_PROBLEM DESCRIPTION_.
Format every line of text in the items below as a Markdown table with the columns "Row" and "Line", numbering the rows in order and skipping blank lines. Leave the pictures out of the table.

_WORKING DATA_.
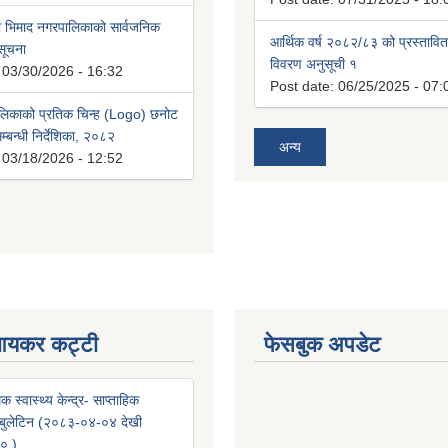
भिमाद नगरपालिकाको सार्वजनिक
आर्थिक वर्ष २०८२/८३ को प्रस्तावि
 सूचना
विवरण अनुसूची १
:
03/30/2026 - 16:32
Post date:
06/25/2025 - 07:
लिकाको प्रतिक चिन्ह (Logo) छनोट
्बन्धी निर्देशिका, २०८२
अन्य
:
03/18/2026 - 12:52
आयकर कट्टी
फेसबुक अपडेट
क स्वास्थ्य केन्द्र- साप्ताहिक
वा बुलेटिन (२०८३-०४-०४ देखी
० )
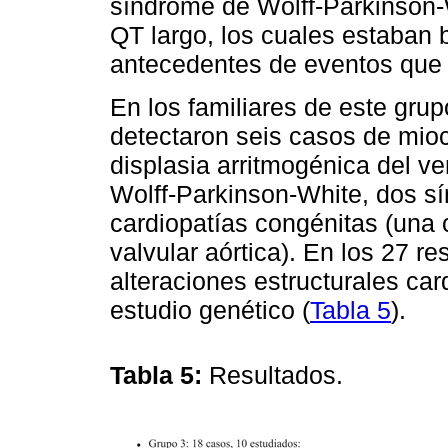
síndrome de Wolff-Parkinson-
QT largo, los cuales estaban 
antecedentes de eventos que 
En los familiares de este gru
detectaron seis casos de mioca
displasia arritmogénica del ve
Wolff-Parkinson-White, dos s
cardiopatías congénitas (una 
valvular aórtica). En los 27 r
alteraciones estructurales car
estudio genético (
Tabla 5
).
Tabla 5:
Resultados.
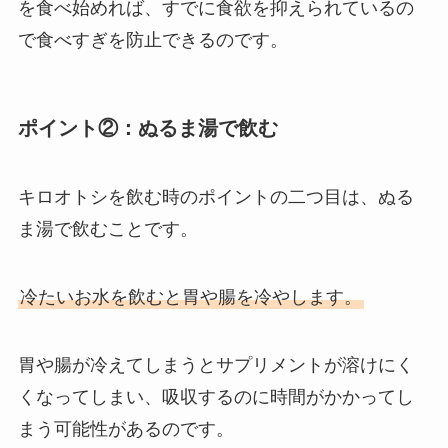
を食べ始めれば、すでに食欲を抑えられているの
で食べすぎを防止できるのです。
ポイント②：ぬるま湯で飲む
キロオトシを飲む時のポイントの二つ目は、ぬる
ま湯で飲むことです。
冷たいお水を飲むと胃や腸を冷やします。
胃や腸が冷えてしまうとサプリメントが溶けにく
くなってしまい、吸収するのに時間がかかってし
まう可能性があるのです。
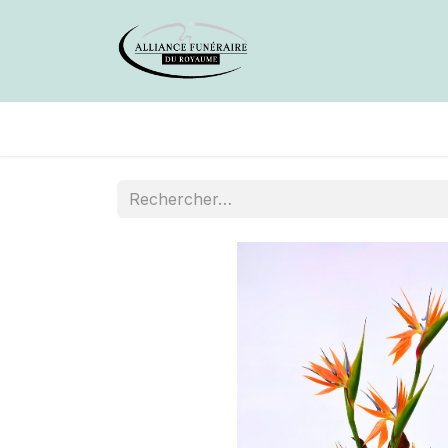
Avis de décès
Services offer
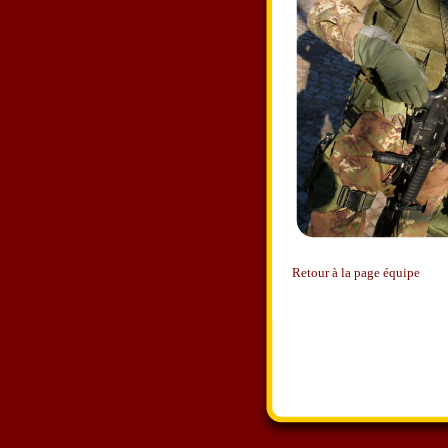
Retour à la page équipe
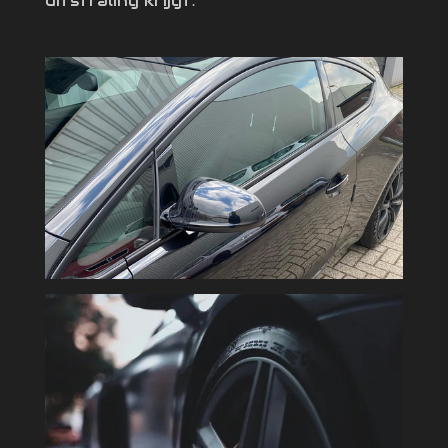
uitstraling krijgt.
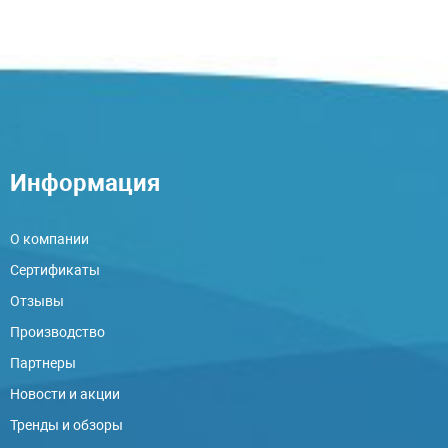
Информация
О компании
Сертификаты
Отзывы
Производство
Партнеры
Новости и акции
Тренды и обзоры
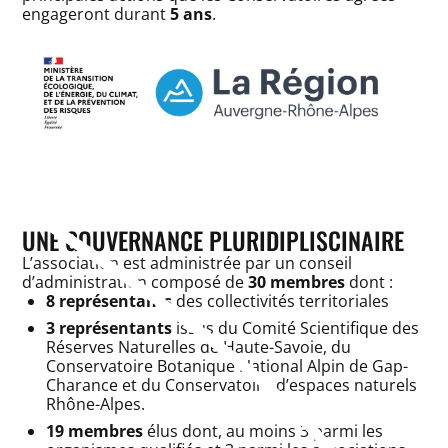
engageront durant
5 ans
.
UNE GOUVERNANCE PLURIDIPLISCINAIRE
L’association est administrée par un conseil
d’administration composé de
30 membres
dont :
8 représentants
des collectivités territoriales
3 représentants
issus du Comité Scientifique des
Réserves Naturelles de Haute-Savoie, du
Conservatoire Botanique National Alpin de Gap-
Charance et du Conservatoire d’espaces naturels
Rhône-Alpes.
19 membres
élus dont, au moins 3 parmi les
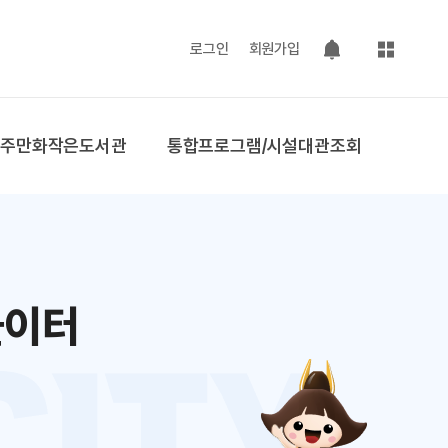
사이트맵
로그인
회원가입
팝업 열기
공주만화작은도서관
통합프로그램/시설대관조회
놀이터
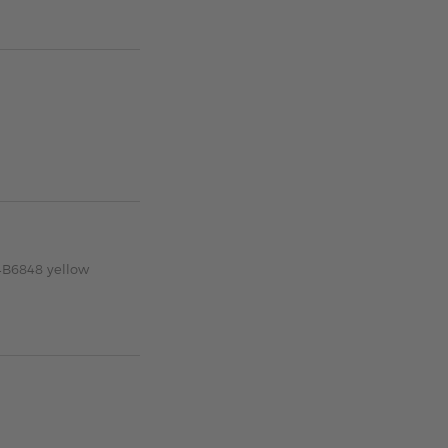
4B6848 yellow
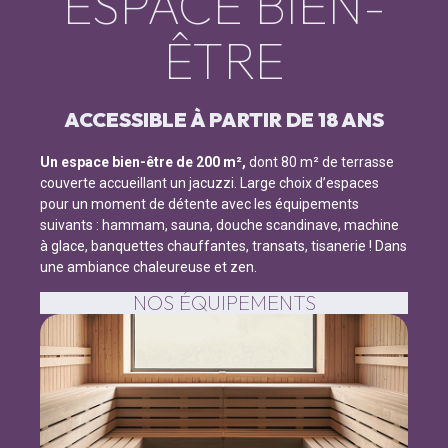
ESPACE BIEN-
ÊTRE
ACCESSIBLE À PARTIR DE 18 ANS
Un espace bien-être de 200 m²,
dont 80 m² de terrasse
couverte accueillant un jacuzzi. Large choix d’espaces
pour un moment de détente avec les équipements
suivants : hammam, sauna, douche scandinave, machine
à glace, banquettes chauffantes, transats, tisanerie ! Dans
une ambiance chaleureuse et zen.
NOS ÉQUIPEMENTS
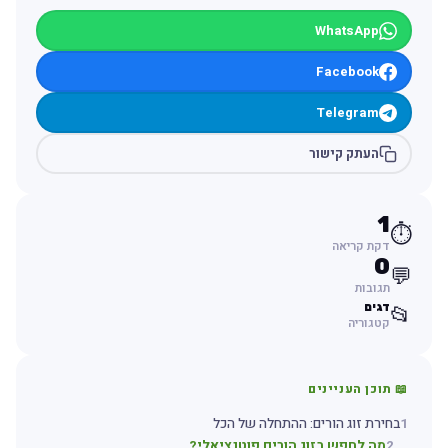
WhatsApp
Facebook
Telegram
העתק קישור
1
⏱️
דקת קריאה
0
💬
תגובות
דגים
📂
קטגוריה
📖 תוכן העניינים
1
בחירת זוג הורים: ההתחלה של הכל
2
מה לחפש בזוג הורים פוטנציאלי?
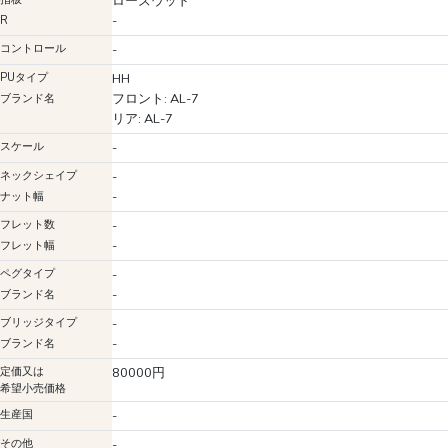
ローズウッド
-
R
コントロール
-
PUタイプ
HH
フロント: AL-7
ブランド名
リア: AL-7
スケール
-
ネックシェイプ
-
-
ナット幅
フレット数
-
-
フレット幅
ペグタイプ
-
-
ブランド名
ブリッジタイプ
-
-
ブランド名
定価又は
80000円
希望小売価格
生産国
-
その他
-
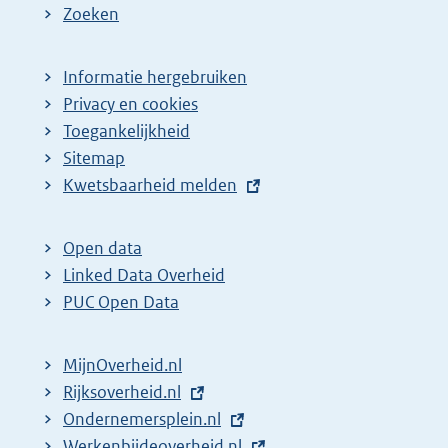
Zoeken
Informatie hergebruiken
Privacy en cookies
Toegankelijkheid
Sitemap
E
Kwetsbaarheid melden
x
t
Open data
e
Linked Data Overheid
r
PUC Open Data
n
e
MijnOverheid.nl
l
E
Rijksoverheid.nl
i
x
E
Ondernemersplein.nl
n
t
x
E
Werkenbijdeoverheid.nl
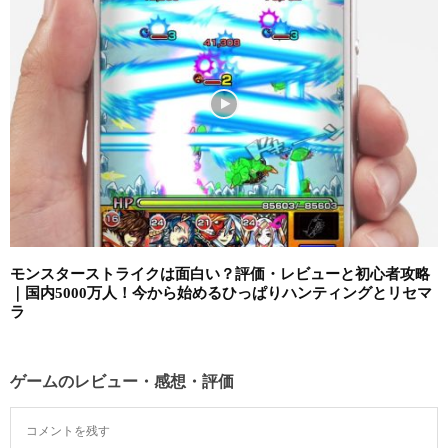
モンスターストライクは面白い？評価・レビューと初心者攻略
｜国内5000万人！今から始めるひっぱりハンティングとリセマ
ラ
ゲームのレビュー・感想・評価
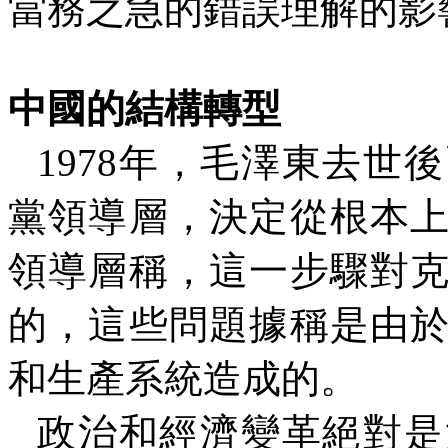
當務之急的錯誤理解的影
中國的結構轉型
1978
年，毛澤東去世後
黨領導層，決定從根本
領導層稱，這一步驟對
的，這些問題據稱是由
和生產系統造成的。
政治和經濟變革絕對是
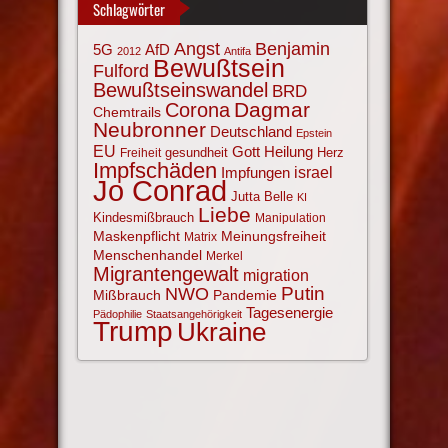
Schlagwörter
Angst
Benjamin
AfD
5G
2012
Antifa
Bewußtsein
Fulford
Bewußtseinswandel
BRD
Corona
Dagmar
Chemtrails
Neubronner
Deutschland
Epstein
EU
Gott
Heilung
gesundheit
Herz
Freiheit
Impfschäden
israel
Impfungen
Jo Conrad
Jutta Belle
KI
Liebe
Kindesmißbrauch
Manipulation
Maskenpflicht
Meinungsfreiheit
Matrix
Menschenhandel
Merkel
Migrantengewalt
migration
NWO
Putin
Mißbrauch
Pandemie
Tagesenergie
Pädophilie
Staatsangehörigkeit
Trump
Ukraine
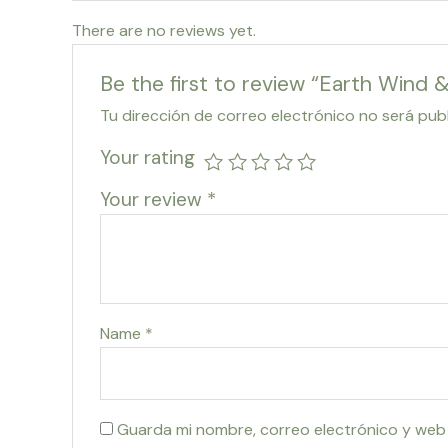
There are no reviews yet.
Be the first to review “Earth Wind &
Tu dirección de correo electrónico no será pub
Your rating
Your review
*
Name
*
Guarda mi nombre, correo electrónico y web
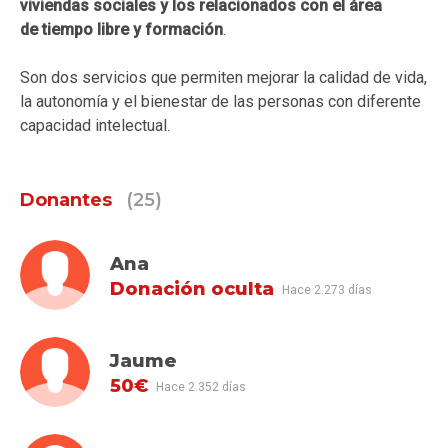
viviendas sociales y los relacionados con el área
de tiempo libre y formación
.
Son dos servicios que permiten mejorar la calidad de vida,
la autonomía y el bienestar de las personas con diferente
capacidad intelectual.
Donantes
(25)
Ana
Donación oculta
Hace 2.273 días
Jaume
50€
Hace 2.352 días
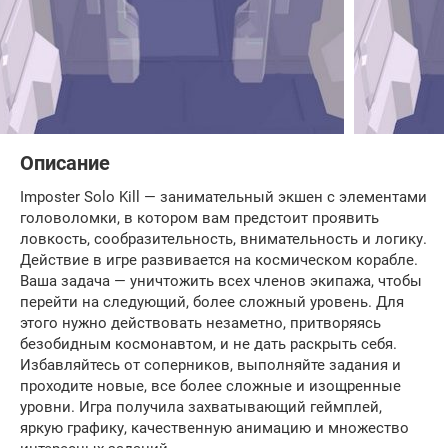
Описание
Imposter Solo Kill — занимательный экшен с элементами
головоломки, в котором вам предстоит проявить
ловкость, сообразительность, внимательность и логику.
Действие в игре развивается на космическом корабле.
Ваша задача — уничтожить всех членов экипажа, чтобы
перейти на следующий, более сложный уровень. Для
этого нужно действовать незаметно, притворяясь
безобидным космонавтом, и не дать раскрыть себя.
Избавляйтесь от соперников, выполняйте задания и
проходите новые, все более сложные и изощренные
уровни. Игра получила захватывающий геймплей,
яркую графику, качественную анимацию и множество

_SOLUTION FOR THIS TASK_.
| Row | Line |
|---|---|
| 1 | भिमाद नगरपालिकाको सार्वजनिक |
| 2 | आर्थिक वर्ष २०८२/८३ को प्रस्तावि |
| 3 |  सूचना |
| 4 | विवरण अनुसूची १ |
| 5 | : |
| 6 | 03/30/2026 - 16:32 |
| 7 | Post date: |
| 8 | 06/25/2025 - 07: |
| 9 | लिकाको प्रतिक चिन्ह (Logo) छनोट |
| 10 | ्बन्धी निर्देशिका, २०८२ |
| 11 | अन्य |
| 12 | : |
| 13 | 03/18/2026 - 12:52 |
| 14 | आयकर कट्टी |
| 15 | फेसबुक अपडेट |
| 16 | क स्वास्थ्य केन्द्र- साप्ताहिक |
| 17 | वा बुलेटिन (२०८३-०४-०४ देखी |
| 18 | ० ) |
| 19 | síndrome de Wolff-Parkinson- |
| 20 | QT largo, los cuales estaban  |
| 21 | antecedentes de eventos que  |
| 22 | En los familiares de este gru |
| 23 | detectaron seis casos de mioca |
| 24 | displasia arritmogénica del ve |
| 25 | Wolff-Parkinson-White, dos s |
| 26 | cardiopatías congénitas (una  |
| 27 | valvular aórtica). En los 27 r |
| 28 | alteraciones estructurales car |
| 29 | estudio genético ( |
| 30 | Tabla 5 |
| 31 | ). |
| 32 | Tabla 5: |
| 33 | Resultados. |
| 34 | を食べ始めれば、すでに食欲を抑えられているの |
| 35 | で食べすぎを防止できるのです。 |
| 36 | ポイント②：ぬるま湯で飲む |
| 37 | キロオトシを飲む時のポイントの二つ目は、ぬる |
| 38 | ま湯で飲むことです。 |
| 39 | 冷たいお水を飲むと胃や腸を冷やします。 |
| 40 | 胃や腸が冷えてしまうとサプリメントが溶けにく |
| 41 | くなってしまい、吸収するのに時間がかかってし |
| 42 | まう可能性があるのです。 |
| 43 | Avis de décès |
| 44 | Services offer |
| 45 | Retour à la page équipe |
| 46 | uitstraling krijgt. |
| 47 | Информация |
| 48 | О компании |
| 49 | Сертификаты |
| 50 | Отзывы |
| 51 | Производство |
| 52 | Партнеры |
| 53 | Новости и акции |
| 54 | Тренды и обзоры |
| 55 | engageront durant |
| 56 | 5 ans |
| 57 | . |
| 58 | UNE GOUVERNANCE PLURIDIPLISCINAIRE |
| 59 | L’association est administrée par un conseil |
| 60 | d’administration composé de |
| 61 | 30 membres |
| 62 | dont : |
| 63 | 8 représentants |
| 64 | des collectivités territoriales |
| 65 | 3 représentants |
| 66 | issus du Comité Scientifique des |
| 67 | Réserves Naturelles de Haute-Savoie, du |
| 68 | Conservatoire Botanique National Alpin de Gap- |
| 69 | Charance et du Conservatoire d’espaces naturels |
| 70 | Rhône-Alpes. |
| 71 | 19 membres |
| 72 | élus dont, au moins 3 parmi les |
| 73 | 사이트맵 |
| 74 | 로그인 |
| 75 | 회원가입 |
| 76 | 팝업 열기 |
| 77 | 공주만화작은도서관 |
| 78 | 통합프로그램/시설대관조회 |
| 79 | 놀이터 |
| 80 | 4B6848 yellow |
| 81 | ESPACE BIEN- |
| 82 | ÊTRE |
| 83 | ACCESSIBLE À PARTIR DE 18 ANS |
| 84 | Un espace bien-être de 200 m², |
| 85 | dont 80 m² de terrasse |
| 86 | couverte accueillant un jacuzzi. Large choix d’espaces |
| 87 | pour un moment de détente avec les équipements |
| 88 | suivants : hammam, sauna, douche scandinave, machine |
| 89 | à glace, banquettes chauffantes, transats, tisanerie ! Dans |
| 90 | une ambiance chaleureuse et zen. |
| 91 | NOS ÉQUIPEMENTS |
| 92 | WhatsApp |
| 93 | Facebook |
| 94 | Telegram |
| 95 | העתק קישור |
| 96 | 1 |
| 97 | ⏱️ |
| 98 | דקת קריאה |
| 99 | 0 |
| 100 | 💬 |
| 101 | תגובות |
| 102 | דגים |
| 103 | 📂 |
| 104 | קטגוריה |
| 105 | 📖 תוכן העניינים |
| 106 | 1 |
| 107 | בחירת זוג הורים: ההתחלה של הכל |
| 108 | 2 |
| 109 | מה לחפש בזוג הורים פוטנציאלי? |
| 110 | ローズウッド |
| 111 | - |
| 112 | R |
| 113 | コントロール |
| 114 | - |
| 115 | PUタイプ |
| 116 | HH |
| 117 | フロント: AL-7 |
| 118 | ブランド名 |
| 119 | リア: AL-7 |
| 120 | スケール |
| 121 | - |
| 122 | ネックシェイプ |
| 123 | - |
| 124 | - |
| 125 | ナット幅 |
| 126 | フレット数 |
| 127 | - |
| 128 | - |
| 129 | フレット幅 |
| 130 | ペグタイプ |
| 131 | - |
| 132 | - |
| 133 | ブランド名 |
| 134 | ブリッジタイプ |
| 135 | - |
| 136 | - |
| 137 | ブランド名 |
| 138 | 定価又は |
| 139 | 80000円 |
| 140 | 希望小売価格 |
| 141 | 生産国 |
| 142 | - |
| 143 | その他 |
| 144 | - |
| 145 | Zoeken |
| 146 | Informatie hergebruiken |
| 147 | Privacy en cookies |
| 148 | Toegankelijkheid |
| 149 | Sitemap |
| 150 | E |
| 151 | Kwetsbaarheid melden |
| 152 | x |
| 153 | t |
| 154 | Open data |
| 155 | e |
| 156 | Linked Data Overheid |
| 157 | r |
| 158 | PUC Open Data |
| 159 | n |
| 160 | e |
| 161 | MijnOverheid.nl |
| 162 | l |
| 163 | E |
| 164 | Rijksoverheid.nl |
| 165 | i |
| 166 | x |
| 167 | E |
| 168 | Ondernemersplein.nl |
| 169 | n |
| 170 | t |
| 171 | x |
| 172 | E |
| 173 | Werkenbijdeoverheid.nl |
| 174 | モンスターストライクは面白い？評価・レビューと初心者攻略 |
| 175 | ｜国内5000万人！今から始めるひっぱりハンティングとリセマ |
| 176 | ラ |
| 177 | ゲームのレビュー・感想・評価 |
| 178 | 當務之急的錯誤理解的影 |
| 179 | 中國的結構轉型 |
| 180 | 1978 |
| 181 | 年，毛澤東去世後 |
| 182 | 黨領導層，決定從根本 |
| 183 | 領導層稱，這一步驟對 |
| 184 | 的，這些問題據稱是由 |
| 185 | 和生產系統造成的。 |
| 186 | 政治和經濟變革絕對是 |
| 187 | Schlagwörter |
| 188 | Angst |
| 189 | Benjamin |
| 190 | AfD |
| 191 | 5G |
| 192 | 2012 |
| 193 | Antifa |
| 194 | Bewußtsein |
| 195 | Fulford |
| 196 | Bewußtseinswandel |
| 197 | BRD |
| 198 | Corona |
| 199 | Dagmar |
| 200 | Chemtrails |
| 201 | Neubronner |
| 202 | Deutschland |
| 203 | Epstein |
| 204 | EU |
| 205 | Gott |
| 206 | Heilung |
| 207 | gesundheit |
| 208 | Herz |
| 209 | Freiheit |
| 210 | Impfschäden |
| 211 | israel |
| 212 | Impfungen |
| 213 | Jo Conrad |
| 214 | Jutta Belle |
| 215 | KI |
| 216 | Liebe |
| 217 | Kindesmißbrauch |
| 218 | Manipulation |
| 219 | Maskenpflicht |
| 220 | Meinungsfreiheit |
| 221 | Matrix |
| 222 | Menschenhandel |
| 223 | Merkel |
| 224 | Migrantengewalt |
| 225 | migration |
| 226 | NWO |
| 227 | Putin |
| 228 | Mißbrauch |
| 229 | Pandemie |
| 230 | Tagesenergie |
| 231 | Pädophilie |
| 232 | Staatsangehörigkeit |
| 233 | Trump |
| 234 | Ukraine |
| 235 | There are no reviews yet. |
| 236 | Be the first to review “Earth Wind & |
| 237 | Tu dirección de correo electrónico no será pub |
| 238 | Your rating |
| 239 | Your review |
| 240 | * |
| 241 | Name |
| 242 | * |
| 243 | Guarda mi nombre, correo electrónico y web |
| 244 | viviendas sociales y los relacionados con el área |
| 245 | de tiempo libre y formación |
| 246 | . |
| 247 | Son dos servicios que permiten mejorar la calidad de vida, |
| 248 | la autonomía y el bienestar de las personas con diferente |
| 249 | capacidad intelectual. |
| 250 | Donantes |
| 251 | (25) |
| 252 | Ana |
| 253 | Donación oculta |
| 254 | Hace 2.273 días |
| 255 | Jaume |
| 256 | 50€ |
| 257 | Hace 2.352 días |
| 258 | Описание |
| 259 | Imposter Solo Kill — занимательный экшен с элементами |
| 260 | головоломки, в котором вам предстоит проявить |
| 261 | ловкость, сообразительность, внимательность и логику. |
| 262 | Действие в игре развивается на космическом корабле. |
| 263 | Ваша задача — уничтожить всех членов экипажа, чтобы |
| 264 | перейти на следующий, более сложный уровень. Для |
| 265 | этого нужно действовать незаметно, притворяясь |
| 266 | безобидным космонавтом, и не дать раскрыть себя. |
| 267 | Избавляйтесь от соперников, выполняйте задания и |
| 268 | проходите новые, все более сложные и изощренные |
| 269 | уровни. Игра получила захватывающий геймплей, |
| 270 | яркую графику, качественную анимацию и множество |